Gerald Goldstein, lead attorney on behalf of 10 indicted Fundamentalist Church of Jesus Christ of Latter Day Saints members, presented 25 points he said were omitted by law enforcement when they sought a search warrant to enter the ranch. The points were taken from two large notebooks Goldstein presented to 51st District Judge Barbara Walther on Wednesday afternoon. Before calling for a recess Wednesday, Walther asked Goldstein to pare the notebooks' content down to the most important information.

Goldstein said this morning that he believes the true agenda for law enforcement was to "bring people off the ranch" and not just look for one girl.

He said that if allowed he would call Rev. Andy Anderson from the First Baptist Church of Eldorado to testify that Anderson was asked for use of the church's buses before law enforcement entered the ranch. Girls eventually were taken off the ranch in those buses.
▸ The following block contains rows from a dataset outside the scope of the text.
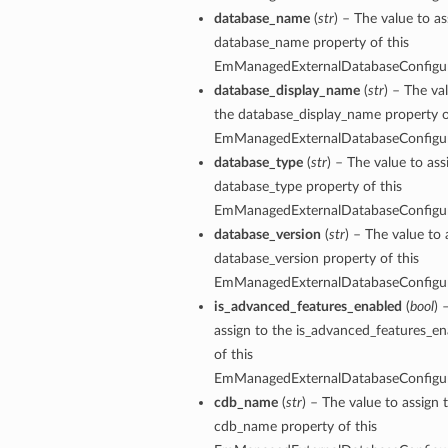
database_name
(
str
) – The value to as
database_name property of this
EmManagedExternalDatabaseConfigu
database_display_name
(
str
) – The va
the database_display_name property o
EmManagedExternalDatabaseConfigu
database_type
(
str
) – The value to ass
database_type property of this
EmManagedExternalDatabaseConfigu
database_version
(
str
) – The value to 
database_version property of this
EmManagedExternalDatabaseConfigu
is_advanced_features_enabled
(
bool
) 
assign to the is_advanced_features_e
of this
EmManagedExternalDatabaseConfigu
cdb_name
(
str
) – The value to assign 
cdb_name property of this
"They were looking for an excuse to go to the ranch," Goldstein said.

Other defense attorneys were about to speak before Walther called a recess for lunch.

Attorneys for the defendants filed motions to suppress evidence involving 19 charges related to underage marriage and child abuse. The motions allege that Texas Rangers misled Walther into issuing a pair of search warrants that authorized last year's raid on the polygamous sect's Schleicher County compound, which resulted in the removal of more than 400 children, the largest such action in U.S. history.

In identical motions to suppress, the attorneys accuse Texas Ranger Lt. Brooks Long of failing to provide Walther key details that would have undermined the credibility of the initial phone calls that led to the raid.

The caller claimed to be Sarah Jessop Barlow, the 16-year-old mother of an 8-month-old child and pregnant with a second child, and the caller alleged she was being sexually and physically abused by her 50-year-old husband, whom she identified as Dale Barlow.

The calls are now believed to be a hoax, likely perpetrated by a 33-year-old Colorado Springs woman arrested on charges of making similar but unrelated calls in Colorado.